The blues' contribution to African-American fiction and graphic art has proved a salient focus of criticism. A brief survey of scholarship on African-American fiction for adults (by writers such as Ralph Ellison, Gayl Jones, and Toni Morrison, for instance) easily uncovers dozens of titles about the role of blues or jazz. Recent studies of African-American art, especially those focusing on the work of Aaron Douglas, Romare Bearden, Ellen Banks, and Jean-Michel Basquiat, explore what art historian Richard Powell has called a "blues aesthetic" (238). The reason for this critical tendency is that the blues, as Houston Baker has asserted, comprise "a vibrant network": "[t]hey are . . . the multiplex, enabling script in which Afro-American cultural [End Page 368] discourse is inscribed" (3-4). With her recent book, Nancy Tolson seeks to examine systematically how this script informs African-American literature for children. Black Children's Literature Got De Blues identifies several key qualities of the blues that she argues firmly situate such children's books within a rich, cohesive black expressive tradition.

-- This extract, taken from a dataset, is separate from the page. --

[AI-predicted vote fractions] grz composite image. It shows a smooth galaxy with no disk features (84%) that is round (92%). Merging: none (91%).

For Tolson, the blues are the pure, unmediated expression of a black self-absorbed in black culture. Thus the literature she is analyzing is written by African Americans, or as she prefers, Black artists. According to Tolson, only they can tap into the expressive force of the blues, which opposes misguided mainstream interpretations of black life. For a book to be black, according to Tolson, it must capture the nuances of black states of being, and for that to happen, the author must "walk at least a lifetime in the skin of a Black person" (7). Many readers of Black Children's Literature Got De Blues will likely question this argument, though it is bound to Tolson's vision of black children's books as radically different from other children's literature because of their resonance with adult African-American literature. The view indicates Tolson's indebtedness to the Black aesthetic that emerged in the 1960s, championing a "uniquely black way of seeing" things and writing about them (Martin 374). Through literary and visual analysis, cultural commentary, personal reflection, and polemic, Tolson shows that the blues comprise one of the most important of these "ways of seeing"; they are a flexible, enduring artistic foundation that defines and enriches black children's literature thematically, stylistically, and structurally.

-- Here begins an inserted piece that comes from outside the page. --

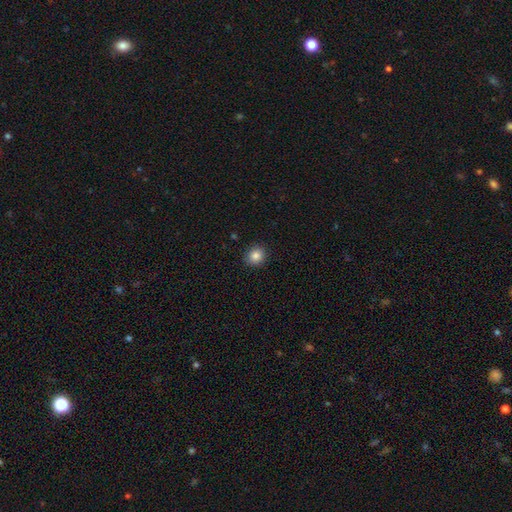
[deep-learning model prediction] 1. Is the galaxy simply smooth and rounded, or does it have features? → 84% smooth, 10% star or artifact, 6% featured or disk.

Drawing on Powell's art criticism and on Baker's and Kalamu ya Salaam's cultural criticism, Tolson highlights several blues conventions that she finds in black children's books, including exaggeration, honesty, acceptance of life's contradictions, optimism, and sensuality. Her reading of Cheryl Hanna and Carole Byard's An Enchanted Hair Tale illustrates the way exaggeration, admittedly a common feature in picture books, serves in this context as a prod to black cultural knowledge. The child protagonist's image in a mirror is a lion whose "mane is the original model for dreadlocks" (41). The lion, which emphasizes the naturalness of self-esteem, serves as a metonymy for an African ancestral home the child has not yet come to appreciate. In discussing blues' insistence on life's contradiction, Tolson analyzes Sherley Anne Williams' and illustrator Carole Byard's picture book Working Cotton and its representation of a hard-working migrant family's day of labor. Tolson quotes Williams's recollection of "the wailing guitar, the whining harmonica" in the blues she heard as a child, and mentions that the book offers "a large piece of sweetness in a situation where others would see it as being very sour. Byard's soft strokes [of paint] show the swiftness of the father picking the cotton along with the spirit of the mother singing as she picks while [End Page 369] watching her youngest children" (50). Through her focus on the interplay between words and pictures, Tolson demonstrates that the Williams/Byard book explores life's ambiguities with a standard blues tone of reassurance and acceptance.